> _TÂCHE 1_
D'après l'article sur le Chantier naval du Cameroun, quel ministre a proposé au Premier ministre le nom du nouveau patron du Cnic ?
> _TÂCHE 2_
Dites si chaque phrase ci-dessous va dans le sens de l'article sur le Chantier naval du Cameroun, en répondant oui ou non et en citant les mots du texte qui tranchent.
(a) Moon Kwi-ho a été nommé directeur général par intérim.
(b) Les dossiers de 292 temporaires ont été déclarés éligibles.
(c) Antoine Bikoro Alo'o a été libéré grâce à la police.
> _TÂCHE 3_
Écrivez la suite de l'article sur le Chantier naval du Cameroun, à partir de la dernière phrase.

> _EXTRAIT FOURNI_
Chantier naval : Les temporaires emportent Antoine Bikoro Alo'o
Le président de la République a désigné hier, 30 aout, le Coréen Moon
Kwi-ho au poste de directeur général délégué de cette entreprise.
C'était
finalement la dernière apparition publique de celui qui, pendant deux
ans, n'aura été que directeur général par intérim du Chantier naval et
industriel du Cameroun (Cnic). Jeudi 26 aout dernier, Antoine Bikoro
Alo'o est apparu, au dessus d'une marée de jeunes réunis à la
l'inspection du Travail du Wouri, où se déroulait le paiement de leurs
droits de départ de cette entreprise spécialisée dans la réparation des
navires. Faisant usage d'un mégaphone, celui qui avait été porté en
triomphe le 07 mai 2008, avait du mal à contenir la colère de ces jeunes
qui avaient été engagés au Cnic quelques mois avant son arrivée. Sur
les 1458 dossiers examinés par le comité ad-hoc chargé d'assainir le
climat social au sein de cette société d'Etat, seulement ceux de 292
temporaires avaient été déclarés éligibles, ainsi que 48 autres des
travailleurs de l'ex-Union des industries du Cameroun (Uic). Plus de 270
millions de francs Cfa avaient été mobilisés pour cette opération.
Le
président de la République a donc coupé court à la vague de
contestations qui sont nées, trois mois seulement après que l'ancien
maire de Kye-Ossi dans la vallée du Ntem ne se soit installé, en
nommant le Coréen Moon Kwi-ho, représentant de la société coréenne
Marien Technology and information Co, partenaire technique du Cnic, pour
une durée d'un an éventuellement renouvelable. Selon nos sources
d'information, c'est le ministre d'Etat en charge des Transports,
Maigari Bello Bouba, qui a proposé le 02 aout dernier au Premier
ministre le nom nouveau patron du Cnic. Il était question, précisent
nos sources, dans la proposition de Bello Bouba de la nomination d'un
directeur général par intérim, mais l'on se retrouve plutôt en face d'un
directeur général délégué.
Accueilli en véritable héros après la
destitution de l'ancien directeur général, Zacchaeus Forjindam,
interpellé par la police quelques instants seulement après son
limogeage, puis conduit à la prison centrale de Douala où il attend,
jusqu'aujourd'hui, de connaitre son sort devant le Tribunal de grande
instance de Douala, Antoine Bikoro Alo'o n'aura pas eu le sommeil
tranquille.
Revendications
Trois mois seulement après
son arrivée, les temporaires du Cnic que le nouveau arrivant avait
décidé de ne pas recruter l'ont séquestré dans ses bureaux. Il ne sera
libéré que grâce à l'intervention du sous préfet de Douala Ier au moment
des faits, Pascal Mbozo'o. Les mouvements d'humeur de ces jeunes, qui
avaient pourtant été recrutés dans différents établissements techniques
du Cameroun, après un test de sélection largement médiatisé, ne vont
plus cesser.

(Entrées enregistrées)

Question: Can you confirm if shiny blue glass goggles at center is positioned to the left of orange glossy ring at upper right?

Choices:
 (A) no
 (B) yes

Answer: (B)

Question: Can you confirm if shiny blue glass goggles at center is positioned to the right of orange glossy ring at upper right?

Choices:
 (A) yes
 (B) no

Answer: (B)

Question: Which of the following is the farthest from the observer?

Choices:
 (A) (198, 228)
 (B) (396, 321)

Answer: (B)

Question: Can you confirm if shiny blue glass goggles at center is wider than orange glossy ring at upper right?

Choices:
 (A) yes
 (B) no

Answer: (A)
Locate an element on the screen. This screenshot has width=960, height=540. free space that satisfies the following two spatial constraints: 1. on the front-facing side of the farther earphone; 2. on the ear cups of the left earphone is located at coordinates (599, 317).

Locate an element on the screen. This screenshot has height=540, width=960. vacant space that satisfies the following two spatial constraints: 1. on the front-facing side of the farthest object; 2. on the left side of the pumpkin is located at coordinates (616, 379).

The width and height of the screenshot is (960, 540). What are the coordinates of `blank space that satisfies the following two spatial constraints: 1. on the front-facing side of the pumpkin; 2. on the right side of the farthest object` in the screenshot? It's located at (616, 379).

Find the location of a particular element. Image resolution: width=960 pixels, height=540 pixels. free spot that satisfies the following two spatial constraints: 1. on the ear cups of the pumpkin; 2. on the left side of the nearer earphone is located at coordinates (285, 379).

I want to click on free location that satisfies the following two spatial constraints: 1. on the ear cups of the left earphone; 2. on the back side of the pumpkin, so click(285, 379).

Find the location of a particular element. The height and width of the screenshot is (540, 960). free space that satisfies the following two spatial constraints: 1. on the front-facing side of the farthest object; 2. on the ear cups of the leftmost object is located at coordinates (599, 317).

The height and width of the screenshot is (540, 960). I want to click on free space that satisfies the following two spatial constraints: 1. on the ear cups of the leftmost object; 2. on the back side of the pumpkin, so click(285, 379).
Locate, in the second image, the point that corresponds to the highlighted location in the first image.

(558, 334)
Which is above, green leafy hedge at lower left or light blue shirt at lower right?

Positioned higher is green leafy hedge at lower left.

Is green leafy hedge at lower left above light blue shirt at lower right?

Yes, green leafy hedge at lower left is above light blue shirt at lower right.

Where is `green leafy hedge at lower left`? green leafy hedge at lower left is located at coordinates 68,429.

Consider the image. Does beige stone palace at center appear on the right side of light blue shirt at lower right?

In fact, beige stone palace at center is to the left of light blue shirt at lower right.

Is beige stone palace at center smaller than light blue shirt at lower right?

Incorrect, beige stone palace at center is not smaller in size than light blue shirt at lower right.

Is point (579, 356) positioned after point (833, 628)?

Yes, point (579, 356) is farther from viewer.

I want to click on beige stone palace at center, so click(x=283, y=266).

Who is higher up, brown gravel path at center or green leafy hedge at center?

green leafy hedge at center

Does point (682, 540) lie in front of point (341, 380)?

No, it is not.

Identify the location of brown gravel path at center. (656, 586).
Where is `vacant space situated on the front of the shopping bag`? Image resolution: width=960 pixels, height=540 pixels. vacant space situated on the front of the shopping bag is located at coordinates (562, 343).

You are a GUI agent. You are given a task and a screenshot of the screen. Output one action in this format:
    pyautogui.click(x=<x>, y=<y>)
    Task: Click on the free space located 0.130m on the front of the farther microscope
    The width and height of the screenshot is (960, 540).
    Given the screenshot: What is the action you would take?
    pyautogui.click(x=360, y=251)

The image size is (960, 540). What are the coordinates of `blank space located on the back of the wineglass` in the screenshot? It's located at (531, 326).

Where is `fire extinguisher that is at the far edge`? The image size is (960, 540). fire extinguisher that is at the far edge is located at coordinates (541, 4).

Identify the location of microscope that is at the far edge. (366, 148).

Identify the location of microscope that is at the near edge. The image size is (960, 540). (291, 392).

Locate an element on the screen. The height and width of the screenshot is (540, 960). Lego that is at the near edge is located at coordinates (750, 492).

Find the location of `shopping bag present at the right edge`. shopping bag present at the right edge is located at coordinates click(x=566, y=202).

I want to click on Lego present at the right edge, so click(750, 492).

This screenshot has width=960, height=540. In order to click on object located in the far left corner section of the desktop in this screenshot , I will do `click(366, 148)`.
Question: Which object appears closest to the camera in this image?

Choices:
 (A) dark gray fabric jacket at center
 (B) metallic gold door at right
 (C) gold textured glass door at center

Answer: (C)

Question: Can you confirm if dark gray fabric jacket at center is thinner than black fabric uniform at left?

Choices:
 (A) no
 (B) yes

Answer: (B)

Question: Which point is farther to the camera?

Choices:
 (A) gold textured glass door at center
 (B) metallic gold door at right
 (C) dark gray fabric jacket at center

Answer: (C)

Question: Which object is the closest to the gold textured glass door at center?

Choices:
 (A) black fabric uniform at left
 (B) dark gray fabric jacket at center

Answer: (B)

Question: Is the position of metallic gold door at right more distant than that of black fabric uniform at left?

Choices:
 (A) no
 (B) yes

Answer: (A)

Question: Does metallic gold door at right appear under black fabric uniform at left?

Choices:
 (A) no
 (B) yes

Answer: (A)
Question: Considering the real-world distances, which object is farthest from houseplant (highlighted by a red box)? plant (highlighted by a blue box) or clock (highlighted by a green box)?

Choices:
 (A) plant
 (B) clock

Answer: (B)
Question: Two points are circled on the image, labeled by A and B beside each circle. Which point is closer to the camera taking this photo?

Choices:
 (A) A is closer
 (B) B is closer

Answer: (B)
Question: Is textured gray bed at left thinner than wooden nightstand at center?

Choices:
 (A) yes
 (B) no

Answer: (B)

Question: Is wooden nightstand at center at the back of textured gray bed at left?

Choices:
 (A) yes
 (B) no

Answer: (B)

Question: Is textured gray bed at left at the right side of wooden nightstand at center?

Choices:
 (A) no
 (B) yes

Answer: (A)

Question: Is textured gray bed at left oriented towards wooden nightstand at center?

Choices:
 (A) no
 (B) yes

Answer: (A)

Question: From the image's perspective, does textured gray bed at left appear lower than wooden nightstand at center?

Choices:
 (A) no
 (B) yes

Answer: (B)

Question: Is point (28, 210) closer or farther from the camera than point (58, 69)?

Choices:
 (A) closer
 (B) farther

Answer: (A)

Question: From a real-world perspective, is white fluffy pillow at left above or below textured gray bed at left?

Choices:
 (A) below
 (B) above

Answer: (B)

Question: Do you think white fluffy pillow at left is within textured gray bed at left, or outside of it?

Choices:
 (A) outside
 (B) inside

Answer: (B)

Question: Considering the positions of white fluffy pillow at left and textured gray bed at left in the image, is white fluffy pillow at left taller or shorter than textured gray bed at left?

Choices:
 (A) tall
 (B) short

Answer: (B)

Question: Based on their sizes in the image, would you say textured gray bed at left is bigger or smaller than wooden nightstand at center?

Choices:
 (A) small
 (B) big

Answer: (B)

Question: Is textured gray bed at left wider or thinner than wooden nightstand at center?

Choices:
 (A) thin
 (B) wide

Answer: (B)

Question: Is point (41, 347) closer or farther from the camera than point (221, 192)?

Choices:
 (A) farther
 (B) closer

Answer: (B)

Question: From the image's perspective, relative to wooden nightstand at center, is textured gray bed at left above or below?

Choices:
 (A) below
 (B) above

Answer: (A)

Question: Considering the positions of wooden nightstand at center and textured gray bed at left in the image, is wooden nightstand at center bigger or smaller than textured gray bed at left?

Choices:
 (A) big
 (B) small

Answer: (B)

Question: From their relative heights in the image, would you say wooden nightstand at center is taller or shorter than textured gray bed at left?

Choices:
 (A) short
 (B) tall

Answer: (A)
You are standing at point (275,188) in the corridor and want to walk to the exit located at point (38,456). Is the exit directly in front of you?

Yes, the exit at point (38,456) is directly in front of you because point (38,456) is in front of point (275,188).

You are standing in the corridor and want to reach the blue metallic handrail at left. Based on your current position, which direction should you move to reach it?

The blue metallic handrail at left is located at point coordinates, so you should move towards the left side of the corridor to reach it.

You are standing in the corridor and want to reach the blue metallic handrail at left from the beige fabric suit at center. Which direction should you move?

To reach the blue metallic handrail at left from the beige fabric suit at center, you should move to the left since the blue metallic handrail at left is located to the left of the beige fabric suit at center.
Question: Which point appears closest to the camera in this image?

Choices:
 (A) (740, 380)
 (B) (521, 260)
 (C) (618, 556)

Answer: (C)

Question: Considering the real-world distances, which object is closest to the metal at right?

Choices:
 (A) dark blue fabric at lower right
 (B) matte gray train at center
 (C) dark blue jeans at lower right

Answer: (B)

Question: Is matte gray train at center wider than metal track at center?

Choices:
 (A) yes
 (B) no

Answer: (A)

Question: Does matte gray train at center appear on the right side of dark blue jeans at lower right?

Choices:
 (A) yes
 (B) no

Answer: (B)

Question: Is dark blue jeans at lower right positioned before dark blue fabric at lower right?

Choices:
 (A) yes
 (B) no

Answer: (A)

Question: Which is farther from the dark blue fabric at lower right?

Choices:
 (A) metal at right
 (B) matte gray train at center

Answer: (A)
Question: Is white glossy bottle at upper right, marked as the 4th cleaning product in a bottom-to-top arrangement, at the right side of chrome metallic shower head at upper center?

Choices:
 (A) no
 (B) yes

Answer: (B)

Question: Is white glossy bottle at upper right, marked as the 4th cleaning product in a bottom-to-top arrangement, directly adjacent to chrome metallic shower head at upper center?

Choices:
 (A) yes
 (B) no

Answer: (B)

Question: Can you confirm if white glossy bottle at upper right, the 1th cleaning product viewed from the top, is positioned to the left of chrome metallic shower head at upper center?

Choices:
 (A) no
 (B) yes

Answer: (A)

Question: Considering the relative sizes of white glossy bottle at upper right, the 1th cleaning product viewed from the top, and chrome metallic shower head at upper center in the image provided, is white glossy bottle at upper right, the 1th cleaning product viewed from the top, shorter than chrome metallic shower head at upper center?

> _RÉPONSE 1_
Le ministre d'État en charge des Transports, Maigari Bello Bouba.

> _RÉPONSE 2_
(a) Non : « mais l'on se retrouve plutôt en face d'un directeur général délégué ».
(b) Oui : « seulement ceux de 292 temporaires avaient été déclarés éligibles ».
(c) Non : « Il ne sera libéré que grâce à l'intervention du sous préfet de Douala Ier au moment des faits, Pascal Mbozo'o ».

> _RÉPONSE 3_
Dans cette ambiance, les collaborateurs internes du
directeur général par intérim étaient presque sous pression. Les
entreprises sous-traitantes déstabilisées, parce que trainant des
factures non payées. Le chef de service de la chaudronnerie, de la
tuyauterie et de la soudure, le chef de la section chaudronnerie, le
responsable de la logistique sur le chantier de Limbé, le chef de la
section traitement des surfaces, le responsable de la grue flottante du
Cnic… sont ainsi rangés dans un placard.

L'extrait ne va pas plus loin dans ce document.